### What is needed
Reproduce the material below word for word, starting at its first line and continuing through the line containing "25 retweets".

----

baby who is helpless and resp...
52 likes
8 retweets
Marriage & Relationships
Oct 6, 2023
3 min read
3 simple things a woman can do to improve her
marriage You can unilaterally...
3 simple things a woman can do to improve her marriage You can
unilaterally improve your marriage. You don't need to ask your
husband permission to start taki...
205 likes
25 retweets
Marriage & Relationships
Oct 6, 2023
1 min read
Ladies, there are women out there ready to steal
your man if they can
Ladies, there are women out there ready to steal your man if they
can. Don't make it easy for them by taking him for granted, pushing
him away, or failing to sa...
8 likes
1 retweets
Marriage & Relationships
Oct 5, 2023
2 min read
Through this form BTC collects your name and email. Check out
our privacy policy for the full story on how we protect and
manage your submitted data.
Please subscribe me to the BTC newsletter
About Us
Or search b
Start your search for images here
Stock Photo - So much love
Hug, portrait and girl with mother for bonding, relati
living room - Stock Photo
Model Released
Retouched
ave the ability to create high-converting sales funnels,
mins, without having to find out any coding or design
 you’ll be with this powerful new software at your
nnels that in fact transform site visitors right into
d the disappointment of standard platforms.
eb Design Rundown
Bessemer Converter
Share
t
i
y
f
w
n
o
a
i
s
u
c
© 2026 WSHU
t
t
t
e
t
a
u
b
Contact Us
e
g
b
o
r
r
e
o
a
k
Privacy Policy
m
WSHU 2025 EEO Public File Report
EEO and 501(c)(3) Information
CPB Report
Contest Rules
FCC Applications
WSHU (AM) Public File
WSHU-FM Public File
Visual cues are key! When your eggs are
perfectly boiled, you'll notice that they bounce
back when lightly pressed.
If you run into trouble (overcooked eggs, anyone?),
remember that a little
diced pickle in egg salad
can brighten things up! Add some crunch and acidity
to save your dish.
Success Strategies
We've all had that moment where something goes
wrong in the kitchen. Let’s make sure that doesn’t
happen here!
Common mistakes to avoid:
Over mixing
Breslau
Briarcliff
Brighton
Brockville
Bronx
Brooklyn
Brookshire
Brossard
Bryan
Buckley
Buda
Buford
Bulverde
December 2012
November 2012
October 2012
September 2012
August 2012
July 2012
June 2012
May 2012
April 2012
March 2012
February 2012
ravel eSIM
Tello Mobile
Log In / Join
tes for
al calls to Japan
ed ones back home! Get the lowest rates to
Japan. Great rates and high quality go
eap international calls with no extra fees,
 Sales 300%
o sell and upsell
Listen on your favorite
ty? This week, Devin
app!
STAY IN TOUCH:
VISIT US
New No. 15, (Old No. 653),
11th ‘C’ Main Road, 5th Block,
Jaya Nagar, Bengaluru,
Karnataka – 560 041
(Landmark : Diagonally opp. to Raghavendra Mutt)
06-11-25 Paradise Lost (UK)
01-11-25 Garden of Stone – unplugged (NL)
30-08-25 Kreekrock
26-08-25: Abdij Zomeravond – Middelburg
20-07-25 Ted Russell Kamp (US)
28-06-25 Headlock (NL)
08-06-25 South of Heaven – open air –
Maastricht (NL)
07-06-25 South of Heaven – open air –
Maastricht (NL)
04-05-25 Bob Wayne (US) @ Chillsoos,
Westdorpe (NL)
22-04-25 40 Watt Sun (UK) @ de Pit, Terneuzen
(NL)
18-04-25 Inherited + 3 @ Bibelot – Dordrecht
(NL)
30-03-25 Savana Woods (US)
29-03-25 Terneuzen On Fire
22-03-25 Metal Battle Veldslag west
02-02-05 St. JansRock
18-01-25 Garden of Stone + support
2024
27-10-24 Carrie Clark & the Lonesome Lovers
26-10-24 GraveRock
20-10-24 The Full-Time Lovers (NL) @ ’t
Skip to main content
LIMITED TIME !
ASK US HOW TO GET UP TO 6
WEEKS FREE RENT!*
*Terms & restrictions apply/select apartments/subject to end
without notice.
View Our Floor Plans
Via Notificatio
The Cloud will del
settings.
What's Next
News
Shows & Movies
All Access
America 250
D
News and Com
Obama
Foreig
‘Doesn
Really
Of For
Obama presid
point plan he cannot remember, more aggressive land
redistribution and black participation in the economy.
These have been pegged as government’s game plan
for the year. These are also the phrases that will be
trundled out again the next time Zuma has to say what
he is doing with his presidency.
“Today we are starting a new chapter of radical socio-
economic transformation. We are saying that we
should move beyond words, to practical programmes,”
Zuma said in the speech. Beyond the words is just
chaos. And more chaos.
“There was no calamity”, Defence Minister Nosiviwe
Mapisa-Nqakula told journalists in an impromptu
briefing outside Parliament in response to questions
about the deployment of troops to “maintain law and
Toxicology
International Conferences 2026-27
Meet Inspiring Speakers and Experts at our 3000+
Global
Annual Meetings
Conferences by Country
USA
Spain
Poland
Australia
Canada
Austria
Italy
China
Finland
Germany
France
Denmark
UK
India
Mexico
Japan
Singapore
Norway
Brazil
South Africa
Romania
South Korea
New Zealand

----

### Output for this exercise
baby who is helpless and resp...
52 likes
8 retweets
Marriage & Relationships
Oct 6, 2023
3 min read
3 simple things a woman can do to improve her
marriage You can unilaterally...
3 simple things a woman can do to improve her marriage You can
unilaterally improve your marriage. You don't need to ask your
husband permission to start taki...
205 likes
25 retweets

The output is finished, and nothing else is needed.